ÉNONCÉ DE L'EXERCICE: Reproduisez à l'identique les lignes du listing comprises entre celle qui contient « Page size: 1654x931. » et la fin du listing, bornes incluses.

————

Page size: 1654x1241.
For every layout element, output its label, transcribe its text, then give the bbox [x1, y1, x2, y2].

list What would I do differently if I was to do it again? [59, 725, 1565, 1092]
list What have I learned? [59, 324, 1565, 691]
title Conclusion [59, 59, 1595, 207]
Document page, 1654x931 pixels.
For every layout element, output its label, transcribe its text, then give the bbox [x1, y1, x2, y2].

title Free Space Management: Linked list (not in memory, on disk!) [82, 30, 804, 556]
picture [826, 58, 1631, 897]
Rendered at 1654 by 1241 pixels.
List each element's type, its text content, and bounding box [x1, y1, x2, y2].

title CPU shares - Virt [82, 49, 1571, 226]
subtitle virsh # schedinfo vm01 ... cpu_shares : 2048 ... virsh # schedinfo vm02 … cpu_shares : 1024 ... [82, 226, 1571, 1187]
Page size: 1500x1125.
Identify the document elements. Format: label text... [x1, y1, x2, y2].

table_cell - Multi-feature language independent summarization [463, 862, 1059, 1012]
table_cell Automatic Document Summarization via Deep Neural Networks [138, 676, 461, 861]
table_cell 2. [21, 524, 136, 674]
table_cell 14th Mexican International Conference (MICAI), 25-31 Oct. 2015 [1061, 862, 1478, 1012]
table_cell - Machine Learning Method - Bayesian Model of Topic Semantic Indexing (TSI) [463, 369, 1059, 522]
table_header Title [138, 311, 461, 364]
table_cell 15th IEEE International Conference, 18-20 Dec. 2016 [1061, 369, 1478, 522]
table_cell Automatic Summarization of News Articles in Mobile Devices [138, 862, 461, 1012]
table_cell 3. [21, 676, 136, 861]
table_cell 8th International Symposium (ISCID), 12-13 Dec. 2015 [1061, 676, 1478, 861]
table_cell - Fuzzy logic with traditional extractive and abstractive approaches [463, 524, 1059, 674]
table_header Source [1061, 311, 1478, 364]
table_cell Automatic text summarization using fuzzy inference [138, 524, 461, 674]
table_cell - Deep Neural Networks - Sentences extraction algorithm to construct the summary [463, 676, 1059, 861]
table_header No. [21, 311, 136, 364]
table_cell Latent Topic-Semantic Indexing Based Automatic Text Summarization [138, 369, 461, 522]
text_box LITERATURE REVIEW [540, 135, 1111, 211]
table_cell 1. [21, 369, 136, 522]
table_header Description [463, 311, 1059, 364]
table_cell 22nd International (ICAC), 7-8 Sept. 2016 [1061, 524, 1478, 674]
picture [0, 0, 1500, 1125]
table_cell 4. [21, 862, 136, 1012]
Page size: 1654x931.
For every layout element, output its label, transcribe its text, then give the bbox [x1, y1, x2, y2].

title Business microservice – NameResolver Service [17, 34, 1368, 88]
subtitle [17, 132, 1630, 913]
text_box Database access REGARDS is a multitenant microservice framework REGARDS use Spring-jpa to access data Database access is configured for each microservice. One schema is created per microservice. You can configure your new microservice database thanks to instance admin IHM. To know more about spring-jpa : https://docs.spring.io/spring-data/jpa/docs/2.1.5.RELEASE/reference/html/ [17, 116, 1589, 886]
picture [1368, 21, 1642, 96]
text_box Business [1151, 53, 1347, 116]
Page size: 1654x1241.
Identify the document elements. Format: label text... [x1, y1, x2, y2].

————

RÉPONSE RÉDIGÉE:
Page size: 1654x931.
For every layout element, output its label, transcribe its text, then give the bbox [x1, y1, x2, y2].

title Business microservice – NameResolver Service [17, 34, 1368, 88]
subtitle [17, 132, 1630, 913]
text_box Database access REGARDS is a multitenant microservice framework REGARDS use Spring-jpa to access data Database access is configured for each microservice. One schema is created per microservice. You can configure your new microservice database thanks to instance admin IHM. To know more about spring-jpa : https://docs.spring.io/spring-data/jpa/docs/2.1.5.RELEASE/reference/html/ [17, 116, 1589, 886]
picture [1368, 21, 1642, 96]
text_box Business [1151, 53, 1347, 116]
Page size: 1654x1241.
Identify the document elements. Format: label text... [x1, y1, x2, y2].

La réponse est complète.